Start of Information shown

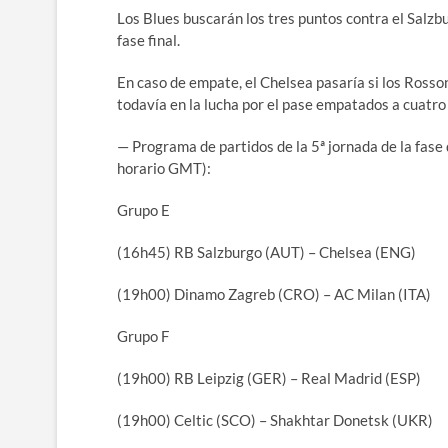
Los Blues buscarán los tres puntos contra el Salzbur
fase final.
En caso de empate, el Chelsea pasaría si los Rosso
todavía en la lucha por el pase empatados a cuatro
— Programa de partidos de la 5ª jornada de la fase
horario GMT):
Grupo E
(16h45) RB Salzburgo (AUT) – Chelsea (ENG)
(19h00) Dinamo Zagreb (CRO) – AC Milan (ITA)
Grupo F
(19h00) RB Leipzig (GER) – Real Madrid (ESP)
(19h00) Celtic (SCO) – Shakhtar Donetsk (UKR)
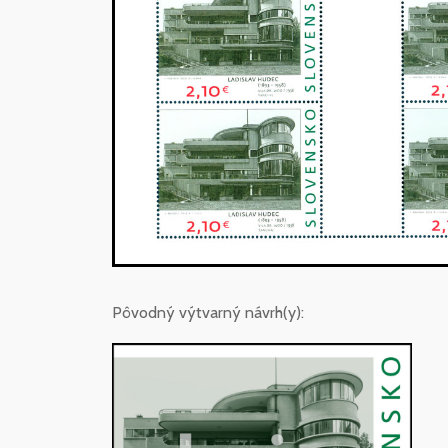
Pôvodný výtvarný návrh(y):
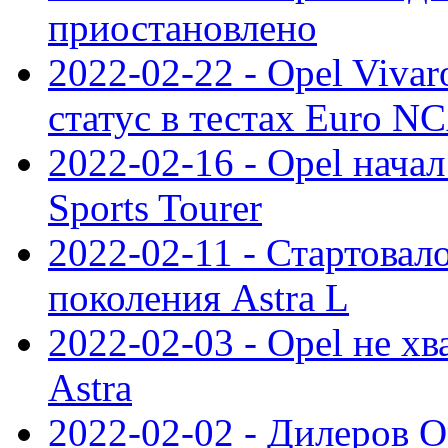
приостановлено
2022-02-22 - Opel Viva
статус в тестах Euro N
2022-02-16 - Opel начал
Sports Tourer
2022-02-11 - Стартовал
поколения Astra L
2022-02-03 - Opel не хв
Astra
2022-02-02 - Дилеров O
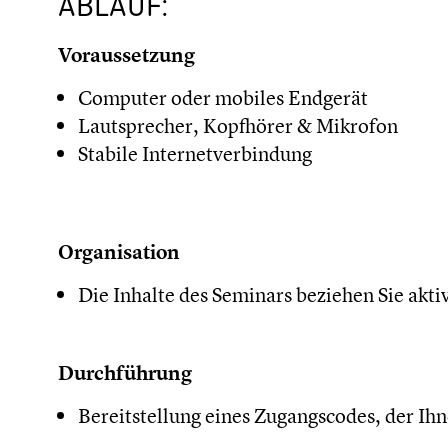
ABLAUF:
Voraussetzung
Computer oder mobiles Endgerät
Lautsprecher, Kopfhörer & Mikrofon
Stabile Internetverbindung
Organisation
Die Inhalte des Seminars beziehen Sie akti
Durchführung
Bereitstellung eines Zugangscodes, der Ih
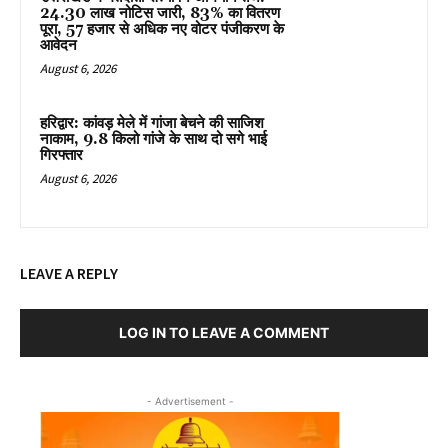
24.30 लाख नोटिस जारी, 83% का वितरण
पूरा, 57 हजार से अधिक नए वोटर पंजीकरण के
आवेदन
August 6, 2026
हरिद्वार: कांवड़ मेले में गांजा बेचने की साजिश
नाकाम, 9.8 किलो गांजे के साथ दो सगे भाई
गिरफ्तार
August 6, 2026
LEAVE A REPLY
LOG IN TO LEAVE A COMMENT
- Advertisement -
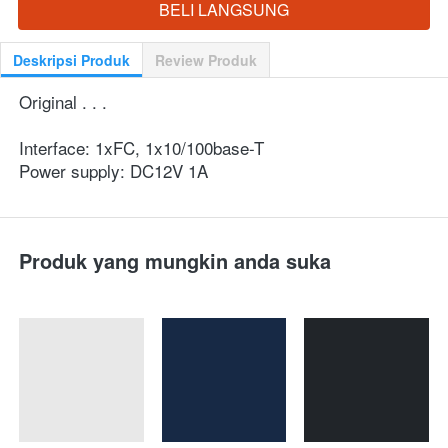
BELI LANGSUNG
`
Deskripsi Produk
Review Produk
Original . . .
Interface: 1xFC, 1x10/100base-T
Power supply: DC12V 1A
Produk yang mungkin anda suka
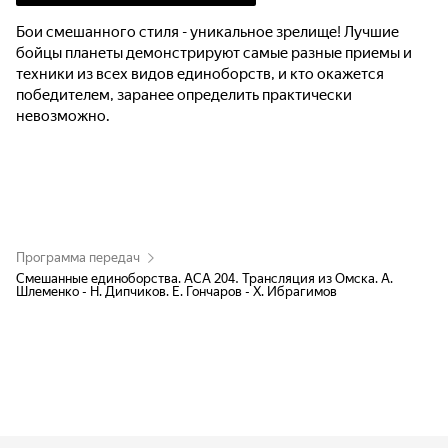
Бои смешанного стиля - уникальное зрелище! Лучшие
бойцы планеты демонстрируют самые разные приемы и
техники из всех видов единоборств, и кто окажется
победителем, заранее определить практически
невозможно.
Программа передач
Смешанные единоборства. ACA 204. Трансляция из Омска. А.
Шлеменко - Н. Дипчиков. Е. Гончаров - Х. Ибрагимов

End of Information shown

Activity
Without the pictures, return all the entries above exactly as they stand.

Reply to the task
Los Blues buscarán los tres puntos contra el Salzbur
fase final.
En caso de empate, el Chelsea pasaría si los Rosso
todavía en la lucha por el pase empatados a cuatro
— Programa de partidos de la 5ª jornada de la fase
horario GMT):
Grupo E
(16h45) RB Salzburgo (AUT) – Chelsea (ENG)
(19h00) Dinamo Zagreb (CRO) – AC Milan (ITA)
Grupo F
(19h00) RB Leipzig (GER) – Real Madrid (ESP)
(19h00) Celtic (SCO) – Shakhtar Donetsk (UKR)
Pôvodný výtvarný návrh(y):
приостановлено
2022-02-22 - Opel Viva
статус в тестах Euro N
2022-02-16 - Opel начал
Sports Tourer
2022-02-11 - Стартовал
поколения Astra L
2022-02-03 - Opel не хв
Astra
2022-02-02 - Дилеров O
ABLAUF:
Voraussetzung
Computer oder mobiles Endgerät
Lautsprecher, Kopfhörer & Mikrofon
Stabile Internetverbindung
Organisation
Die Inhalte des Seminars beziehen Sie akti
Durchführung
Bereitstellung eines Zugangscodes, der Ih
24.30 लाख नोटिस जारी, 83% का वितरण
पूरा, 57 हजार से अधिक नए वोटर पंजीकरण के
आवेदन
August 6, 2026
हरिद्वार: कांवड़ मेले में गांजा बेचने की साजिश
नाकाम, 9.8 किलो गांजे के साथ दो सगे भाई
गिरफ्तार
August 6, 2026
LEAVE A REPLY
LOG IN TO LEAVE A COMMENT
- Advertisement -
BELI LANGSUNG
`
Deskripsi Produk
Review Produk
Original . . .
Interface: 1xFC, 1x10/100base-T
Power supply: DC12V 1A
Produk yang mungkin anda suka
Бои смешанного стиля - уникальное зрелище! Лучшие
бойцы планеты демонстрируют самые разные приемы и
техники из всех видов единоборств, и кто окажется
победителем, заранее определить практически
невозможно.
Программа передач
Смешанные единоборства. ACA 204. Трансляция из Омска. А.
Шлеменко - Н. Дипчиков. Е. Гончаров - Х. Ибрагимов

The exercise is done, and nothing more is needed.